Friday, June 4, 2010

Why I Became a Lutheran

I was introduced to Luther, and by extension Lutheranism, by a professor of mine at an Evangelical seminary I attended. I thought I was a pretty convinced Southern Baptist until I realized that Luther nailed me and my pietism on too many things.

The summer after my first year at seminary I started attending a Lutheran church off and on and discovered the irrelevance of Lutheran worship and Lutheran preaching. Why irrelevant? Not once did I walk out of that church with steps to improve my love life, my bank account balance, my job prospects, or my social skills. In fact I don't think I ever walked out with steps to improve anything, because all I ever heard about was my sin and my Savior.

Two back-to-back Sundays during this summer stick in my mind. The first Sunday I attended my regular Baptist church. I don't remember the sermon title, or much of anything about the sermon as a matter of fact, despite the power point and my careful note-taking. I do recall, however, the pastor suggesting that if we wanted to grow in our Christian lives we should take advantage of all the great resources available to us today. If we had financial problems there were books on that, if we had marital problems there were books on that, if we wanted to improve in just about any area we were just about guaranteed that someone had written the book for that struggle which would detail how to be a good, virtuous Christian. The following Sunday I attended the Lutheran church, and received a very different answer to the exact same question-- Jesus. And not just some abstract Jesus who gives me a warm fuzzy feeling in my heart sometimes, but a Jesus who died for my sins, vividly portrayed by the crucifix in front of the church. The pastor didn't tell what to do, but he told me what had already been done. For me.

In the view of pop-Evangelicalism it doesn't get more irrelvant than vestments, lectionaries, prayer books, hymns, or chanting. It doesn't get more irrelevant than preaching the same gospel to forgiven sinners week after week and month after month. It doesn't get more irrelevant than God's Word combined with water or the very body and blood of Jesus given for the forgiveness of sins. It doesn't get more irrelevant than the Church which desires to know nothing but Christ crucified for sinners.

It doesn't get more irrelevant than the Church being the Church.


  1. I had a very similar experience. I had started attending a Lutheran church because I had started dating a Lutheran seminarian. After several weeks, I went back to the Baptist church I had been attending, and the sermon was all about making New Years Resolutions about where the congregation should go that year. It was such a difference. I left literally aching for gospel.

  2. Having come out of Rome, I was attending three churches in my doctrinal search. One was Southern Baptist, one was independent Pentecostal style and one was independent reformed.

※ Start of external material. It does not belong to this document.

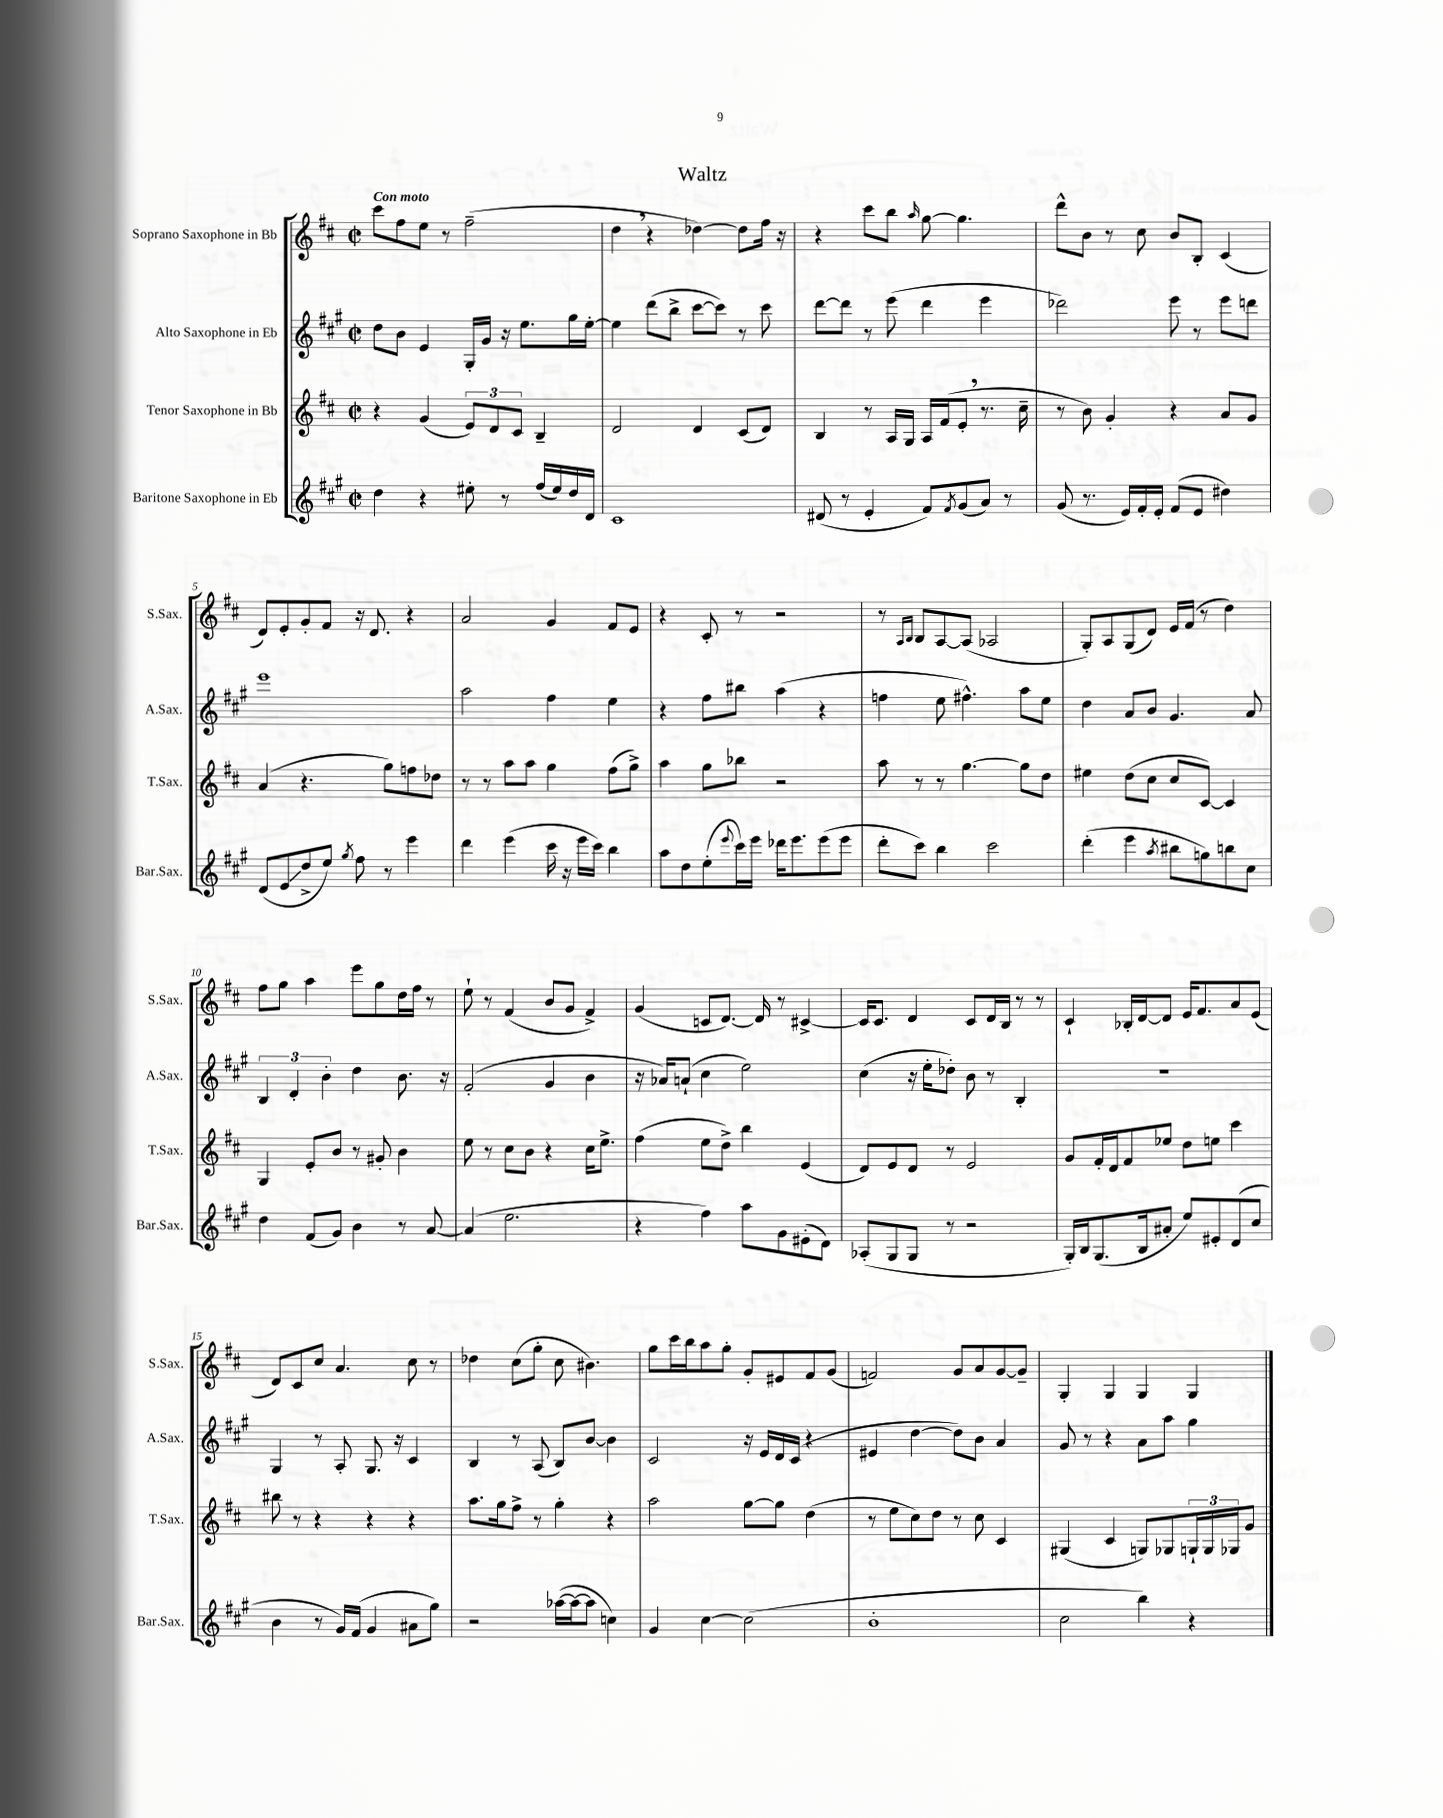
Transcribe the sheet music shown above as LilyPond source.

The first two motivated their congregations via stirring emotions. Sometimes the second wouldn't even have a sermon prepared but the pastors would ask for some testimony from a congregant. But in the latter the pastor preached Law and Gospel. I was moved to tears and choked up when I went there with inducement only from the TRUTH via the faithfully preached Word of God. We do not need to be "worked up", I resented it in the other two churches as it smacked of emotional manipulation. Well I joined the latter church and both that pastor and I moved on to become Lutherans! And I certainly don't take it for granted.

  3. Thanks for sharing Ellie. I'm glad that you made a decision to be with a congregation that stands and stands alone on the work of Christ. Please let me humbly suggest, though, that maybe it's not so wise to paint everyone with the same brush. Even though I don't consider myself Baptist, the church I am part of is supported by the SBTC (oooh- Southern Baptists- the worst kind, right?! lol..), but I do consider myself Evangelical. The church I attend doesn't sell solutions to problems to make me more pious nor do I believe that anything outside of the work of Christ can set me free from sin. So while I totally agree with your motivation for switching congregations, please understand that not all are that way. (Even though there are a lot of them). I think the most important thing to remember across denominational lines is Christ- who He is, what He did, and who we are in Him. Outside of that, semantics don't seem to matter much, to me at least.

    Thanks for sharing!!

  4. You find that, when so many of us have stories exactly like this one, that something greater than semantics is at play. The greatest, brightest theologians of all time did not ultimately disagree simply because of some silly word games that they were too stupid to unravel. They disagreed because of what was at the heart of the different systems of belief. Praise God that he still works even where the Gospel is weakly proclaimed.

  5. Sounds quite a bit like my experience (I too am a former baptist.)

    Now, how I love the blessed, wonderful Law and Gospel, over and over again on Sunday after Sunday.

  6. Ellie--

    I share your concerns with the worldiness of much of modern-day evangelicalism, but why do you throw out the baby with the bath water? Why the apparent chip on your shoulder concerning all of evangelicalism and all of pietism? Puritanism was pietistic without de-emphasizing doctrine and was incredibly Christ centered (though it is true they reacted against the misuse of sacramentalism by pitching it altogether).

    Also, why did you become Lutheran as opposed to joining another confessional Protestant group (e.g., conservative Anglicanism or Presbyterianism)?